A: Yes, an example Java project doing just that is accessible on CVS here. See README file of this example in order to get it to run
How can I use EMF Compare programmatically?
Q : How can I use EMF Compare programmatically? Is there any example for such use cases?
A : The example project mentionned above ([org.eclipse.emf.compare.examples.standalone]) should prove useful as an example for this issue. The following code snippet allows for loading, matching, differencing, then merging two models.
// Loading models EObject model1 = ModelUtils.load(model1, resourceSet); EObject model2 = ModelUtils.load(model2, resourceSet); // Matching model elements MatchModel match = MatchService.doMatch(model1, model2, Collections.<String, Object> emptyMap()); // Computing differences DiffModel diff = DiffService.doDiff(match, false); // Merges all differences from model1 to model2 List<DiffElement> differences = new ArrayList<DiffElement>(diff.getOwnedElements()); MergeService.merge(differences, true);
What kind of "strategies" use EMF compare ?
Q : What kind of "strategies" use EMF compare ? On which research work is it based ?
A : The emf compare generic engine is based on several research work and on experimentations.
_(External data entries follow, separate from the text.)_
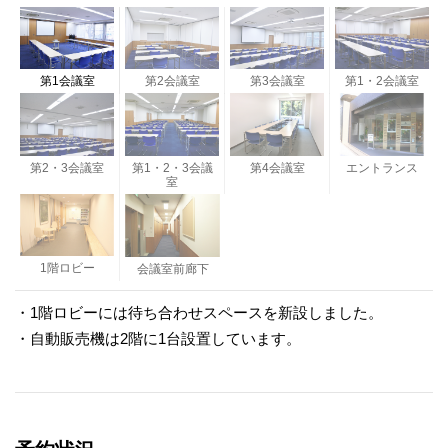
第1会議室
第2会議室
第3会議室
第1・2会議室
第2・3会議室
第1・2・3会議
第4会議室
エントランス
室
1階ロビー
会議室前廊下
・1階ロビーには待ち合わせスペースを新設しました。
・自動販売機は2階に1台設置しています。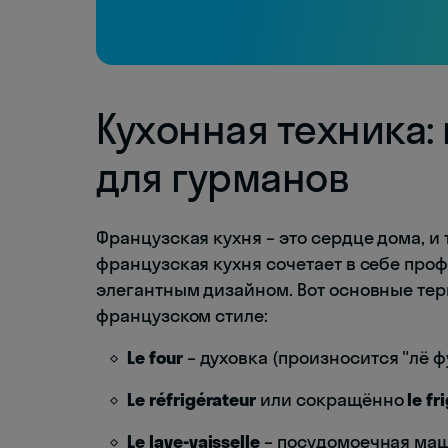
Кухонная техника
для гурманов
Французская кухня – это сердце дома, и
французская кухня сочетает в себе пр
элегантным дизайном. Вот основные тер
французском стиле:
Le four
– духовка (произносится "лё ф
Le réfrigérateur
или сокращённо
le fr
Le lave-vaisselle
– посудомоечная ма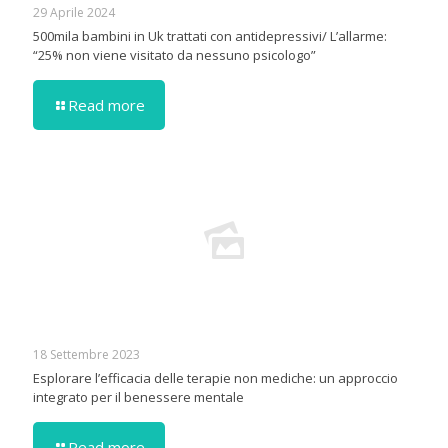
29 Aprile 2024
500mila bambini in Uk trattati con antidepressivi/ L’allarme:
“25% non viene visitato da nessuno psicologo”
Read more
18 Settembre 2023
Esplorare l’efficacia delle terapie non mediche: un approccio
integrato per il benessere mentale
Read more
The paper being the most "near" the emf compare behavior is probably "UMLDiff: An Algorithm for Object-OrientedDesign Differencing" by Zhenchang Xing and Eleni Stroulia. Other reseach work have been used and a lot of them use the same kind of general behavior: A comparison in 2 phases, the first being the matching phase and the second the differencing phase. The matching is done computing comparison metrics and getting an "overall" rank of matching for two nodes while browsing both versions of the model. These metrics may change considering the research work, here in the generic engine we use 4 metrics :
- type similarity : analysing the metamodel element
- name similarity : looking for an attribute which have chances to be the
name and comparing it
- value similarity : analysing the whole attributes values
- relations similarity : using the relations the element has with others.
Using these 4 metrics the comparison engine provide good correctness (most especially comparing models from DSM/DSL's metamodels) and efficiency when comparing big models (~=100 000 elements).
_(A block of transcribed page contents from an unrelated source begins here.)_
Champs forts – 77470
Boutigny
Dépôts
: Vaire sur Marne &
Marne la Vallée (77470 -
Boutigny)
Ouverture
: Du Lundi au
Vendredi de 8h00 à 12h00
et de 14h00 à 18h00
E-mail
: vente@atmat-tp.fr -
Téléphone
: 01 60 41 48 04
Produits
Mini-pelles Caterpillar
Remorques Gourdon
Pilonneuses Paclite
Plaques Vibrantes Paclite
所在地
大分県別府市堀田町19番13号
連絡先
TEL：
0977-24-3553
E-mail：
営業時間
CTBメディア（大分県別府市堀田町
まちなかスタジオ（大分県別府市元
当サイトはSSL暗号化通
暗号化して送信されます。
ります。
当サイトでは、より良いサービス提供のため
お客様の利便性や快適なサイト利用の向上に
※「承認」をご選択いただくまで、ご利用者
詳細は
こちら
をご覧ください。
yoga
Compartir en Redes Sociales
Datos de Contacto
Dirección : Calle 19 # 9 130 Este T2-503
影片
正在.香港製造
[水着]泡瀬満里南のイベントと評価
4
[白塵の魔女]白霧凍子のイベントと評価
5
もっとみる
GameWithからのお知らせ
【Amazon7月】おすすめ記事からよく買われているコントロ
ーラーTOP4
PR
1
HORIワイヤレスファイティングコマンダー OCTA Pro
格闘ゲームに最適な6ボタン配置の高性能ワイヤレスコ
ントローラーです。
Once the matching phase is done, the matching model is browsed by the differencing engine computing "added", "deleted" or updated elements from that. If you save a comparison as an emfdiff model you'll be able to browse the match and diff model and you'll get the similarity ranking for each couple of elements.
You can have more information in the following scientific paper : http://www.cepis.org/upgrade/index.jsp?p=0&n=2148&a=3058
We're open to suggestion to enhance this generic behavior but we are also open to other methods : we want this component to be a testbed for other algorithms and comparison techniques, any Eclipse plugin may contribute its own matching and differencing engine for generic or specific purpose and it would be quite interesting to compare the results from different engines on different models.
These strategies will probably evolve in the next releases (see following question).
What evolution should we expect on the global EMF compare strategies ?
Q : What evolution should we expect on the global EMF compare strategies ?
A : We are trying to get better results with generic comparison algorithm through other methods coming from the research world. An initiative about model transformation/weaving and comparison is taking place in Europe an you may expect that the EMF compare implementation will evolve toward these works.
Custom data types are always marked as modified by EMF Compare
Q : A model based on a custom meta-model always shows elements of a custom data type as being changed. How can I have EMF Compare behave correctly?
A : EMF Compare's differencing process is based on the return value of equals() and will then fail to determine if two objects are equals if the equals() method hasn't been overriden in the custom data type's instance class. Remember to also override hashCode() when overriding equals().
See bug #226152 for an example of such problems.